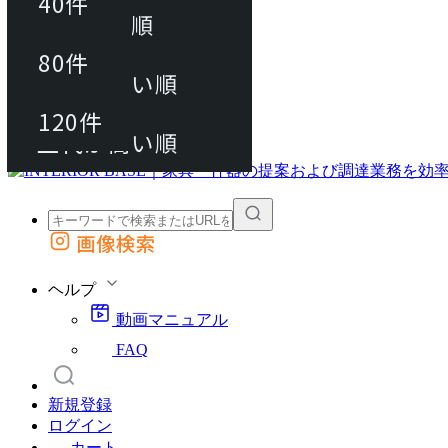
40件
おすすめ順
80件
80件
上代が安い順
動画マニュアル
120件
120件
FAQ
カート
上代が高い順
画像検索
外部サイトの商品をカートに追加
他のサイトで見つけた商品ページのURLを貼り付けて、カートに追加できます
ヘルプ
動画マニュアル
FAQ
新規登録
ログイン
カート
══════════════════════════════
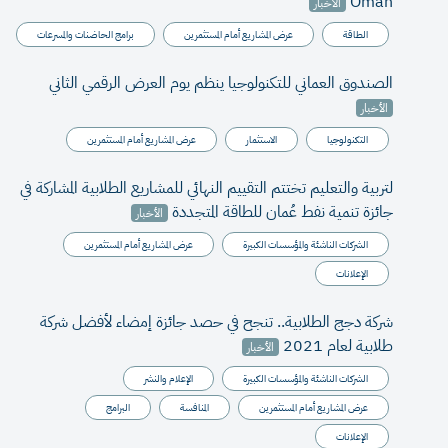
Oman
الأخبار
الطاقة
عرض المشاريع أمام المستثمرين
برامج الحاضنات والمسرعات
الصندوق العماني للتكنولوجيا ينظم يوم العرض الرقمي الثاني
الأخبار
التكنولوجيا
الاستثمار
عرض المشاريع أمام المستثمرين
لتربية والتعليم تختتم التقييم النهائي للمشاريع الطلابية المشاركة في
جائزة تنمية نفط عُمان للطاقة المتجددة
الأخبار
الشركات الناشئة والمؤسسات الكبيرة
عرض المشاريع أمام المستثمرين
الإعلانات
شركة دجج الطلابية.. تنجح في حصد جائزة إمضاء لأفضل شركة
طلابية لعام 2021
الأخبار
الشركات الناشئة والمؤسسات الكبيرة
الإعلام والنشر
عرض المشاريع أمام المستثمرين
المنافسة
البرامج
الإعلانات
══════════════════════════════
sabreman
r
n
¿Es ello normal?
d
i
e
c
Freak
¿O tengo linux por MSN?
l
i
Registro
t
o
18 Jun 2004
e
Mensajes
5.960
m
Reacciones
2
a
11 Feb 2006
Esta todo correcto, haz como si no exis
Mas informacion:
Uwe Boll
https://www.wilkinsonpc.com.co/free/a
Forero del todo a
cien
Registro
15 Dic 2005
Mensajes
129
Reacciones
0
══════════════════════════════
- _Assignment_:
Give the count of lines in the data above holding the word "جائزة", and nothing beyond it.

- _Exercise answer_:
2